An eight-episode season of television that cost a reported $200 million to produce is essentially required to draw in strong reviews and massive viewership numbers to justify its own existence, and that unfortunately wasn’t the case for Netflix’s Jupiter’s Legacy, which was canceled less than a month after it premiered.
On Rotten Tomatoes, the superhero saga holds a middling 38% score, but audiences did at least rate it at a substantially higher 72%. Not only that, but recently released data from the Nielsen streaming ratings showed that the service’s first Millarworld project was the second most-watched original title across every major platform in the week it debuted behind only The Mitchells vs. the Machines, despite Jupiter’s Legacy being eligible for just three of those seven days.

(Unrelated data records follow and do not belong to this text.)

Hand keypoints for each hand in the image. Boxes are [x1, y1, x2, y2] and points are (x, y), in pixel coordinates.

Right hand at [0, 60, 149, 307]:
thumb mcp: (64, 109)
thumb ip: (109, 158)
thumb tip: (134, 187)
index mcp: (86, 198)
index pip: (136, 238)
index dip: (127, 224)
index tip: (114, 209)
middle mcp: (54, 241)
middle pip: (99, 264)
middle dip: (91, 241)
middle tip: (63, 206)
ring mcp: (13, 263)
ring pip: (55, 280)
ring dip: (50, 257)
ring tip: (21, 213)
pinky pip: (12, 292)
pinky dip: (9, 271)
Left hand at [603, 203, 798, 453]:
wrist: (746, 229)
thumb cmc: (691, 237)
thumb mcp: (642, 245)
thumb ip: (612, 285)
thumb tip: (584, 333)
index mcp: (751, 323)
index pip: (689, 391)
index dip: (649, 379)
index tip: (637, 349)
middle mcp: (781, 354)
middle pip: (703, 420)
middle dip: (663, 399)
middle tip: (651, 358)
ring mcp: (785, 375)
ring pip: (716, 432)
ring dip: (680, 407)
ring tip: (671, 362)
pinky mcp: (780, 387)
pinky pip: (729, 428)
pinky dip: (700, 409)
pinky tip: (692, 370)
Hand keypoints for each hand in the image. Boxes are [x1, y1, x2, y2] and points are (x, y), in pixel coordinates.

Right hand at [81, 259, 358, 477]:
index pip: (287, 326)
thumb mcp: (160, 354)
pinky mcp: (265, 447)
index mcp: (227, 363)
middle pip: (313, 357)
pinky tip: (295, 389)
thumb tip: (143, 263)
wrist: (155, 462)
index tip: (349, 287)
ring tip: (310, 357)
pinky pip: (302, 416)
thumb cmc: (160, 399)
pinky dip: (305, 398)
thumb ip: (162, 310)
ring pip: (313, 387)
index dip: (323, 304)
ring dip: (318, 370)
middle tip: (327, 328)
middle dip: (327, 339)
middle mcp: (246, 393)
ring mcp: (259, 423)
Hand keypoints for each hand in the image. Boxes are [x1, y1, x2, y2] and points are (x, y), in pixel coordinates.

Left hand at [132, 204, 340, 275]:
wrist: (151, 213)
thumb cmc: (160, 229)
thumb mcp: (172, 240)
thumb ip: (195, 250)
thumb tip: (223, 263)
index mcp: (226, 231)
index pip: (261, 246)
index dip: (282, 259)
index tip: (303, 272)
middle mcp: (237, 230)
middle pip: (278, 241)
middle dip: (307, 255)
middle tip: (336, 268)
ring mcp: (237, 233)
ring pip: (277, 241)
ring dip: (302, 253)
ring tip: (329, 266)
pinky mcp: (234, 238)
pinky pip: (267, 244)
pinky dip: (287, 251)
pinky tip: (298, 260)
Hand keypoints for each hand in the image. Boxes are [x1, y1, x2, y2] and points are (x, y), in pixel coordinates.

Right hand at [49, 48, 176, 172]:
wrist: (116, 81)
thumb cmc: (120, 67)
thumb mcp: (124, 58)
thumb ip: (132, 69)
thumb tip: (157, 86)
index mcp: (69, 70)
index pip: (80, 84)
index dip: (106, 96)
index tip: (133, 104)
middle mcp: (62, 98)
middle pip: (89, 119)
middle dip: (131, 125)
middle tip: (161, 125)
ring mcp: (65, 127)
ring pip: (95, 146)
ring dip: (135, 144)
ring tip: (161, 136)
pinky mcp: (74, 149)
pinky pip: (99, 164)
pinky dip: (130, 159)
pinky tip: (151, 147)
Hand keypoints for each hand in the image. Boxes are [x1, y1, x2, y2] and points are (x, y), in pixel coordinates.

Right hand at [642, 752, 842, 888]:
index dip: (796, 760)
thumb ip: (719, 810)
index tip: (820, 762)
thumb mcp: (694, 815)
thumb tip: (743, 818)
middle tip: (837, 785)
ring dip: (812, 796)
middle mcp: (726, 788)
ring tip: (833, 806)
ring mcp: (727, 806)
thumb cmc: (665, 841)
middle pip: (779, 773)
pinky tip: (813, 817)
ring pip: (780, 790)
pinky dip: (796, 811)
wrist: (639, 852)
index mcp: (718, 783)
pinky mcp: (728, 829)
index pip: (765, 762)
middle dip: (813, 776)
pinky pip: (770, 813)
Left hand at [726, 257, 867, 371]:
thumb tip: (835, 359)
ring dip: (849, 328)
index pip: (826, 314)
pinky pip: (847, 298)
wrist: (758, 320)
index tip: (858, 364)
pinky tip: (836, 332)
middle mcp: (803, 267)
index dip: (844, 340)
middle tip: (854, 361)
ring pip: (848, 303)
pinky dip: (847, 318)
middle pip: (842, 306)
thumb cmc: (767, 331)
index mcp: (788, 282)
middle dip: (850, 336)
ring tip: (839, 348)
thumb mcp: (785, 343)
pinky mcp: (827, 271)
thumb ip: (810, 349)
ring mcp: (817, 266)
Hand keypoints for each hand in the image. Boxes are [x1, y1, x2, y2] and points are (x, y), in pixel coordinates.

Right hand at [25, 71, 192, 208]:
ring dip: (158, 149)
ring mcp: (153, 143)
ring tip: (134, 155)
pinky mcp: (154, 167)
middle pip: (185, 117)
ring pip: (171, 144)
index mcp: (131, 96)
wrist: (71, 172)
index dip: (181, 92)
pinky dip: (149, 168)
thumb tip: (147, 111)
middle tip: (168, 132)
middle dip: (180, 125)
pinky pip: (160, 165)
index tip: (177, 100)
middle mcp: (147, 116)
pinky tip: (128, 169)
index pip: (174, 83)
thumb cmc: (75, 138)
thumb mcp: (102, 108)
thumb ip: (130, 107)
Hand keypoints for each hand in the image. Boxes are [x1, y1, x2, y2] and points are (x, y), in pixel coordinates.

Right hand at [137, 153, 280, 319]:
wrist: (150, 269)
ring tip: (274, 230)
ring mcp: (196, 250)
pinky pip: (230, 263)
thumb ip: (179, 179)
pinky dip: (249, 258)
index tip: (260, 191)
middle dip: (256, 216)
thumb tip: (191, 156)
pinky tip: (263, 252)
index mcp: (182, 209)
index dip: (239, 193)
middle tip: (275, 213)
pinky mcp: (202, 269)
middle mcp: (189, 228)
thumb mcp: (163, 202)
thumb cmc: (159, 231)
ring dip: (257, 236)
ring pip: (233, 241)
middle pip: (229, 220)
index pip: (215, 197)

Those are decent returns in a microcosm, but clearly it wasn’t enough to convince the Netflix hierarchy to continue investing such huge sums of money into the blockbuster saga. Leading man Josh Duhamel appears to have taken the news in his stride, but co-star Andrew Horton has reacted to it with a statement released on social media that makes clear how upset he is.
“Jupiter’s Legacy was a once in a lifetime experience and one I will never forget. I’m sad and sorry that we don’t get to continue this journey. I feel as though we had barely scratched the surface with this one, but as the inimitable Jim Carrey once said, ‘That’s the way the cookie crumbles’.
A huge thank you to every single person involved in this titan of a project; we should be incredibly proud of what we created, regardless of the outcome. Thank you to @netflix for the opportunity. Thank you to @mrmarkmillar for creating Jupiter’s Legacy. Thank you to Steven DeKnight for taking a chance on a nobody. Thank you to everyone who has watched the show.”
It’s got to be a bummer for Horton, who was being set up as the driving force behind season 2 of Jupiter’s Legacy and the catalyst for a superpowered family feud. The actor’s Brandon Sampson was going to be caught in the crossfire between nefarious uncle Walter and overbearing dad Sheldon, with the former’s Brainwave looking to take his lifelong grudge against the latter’s Utopian to the next level by trying to turn son against father with what would have presumably been catastrophic consequences for the Sampson family, the Union of Justice and public perception of superheroes in general.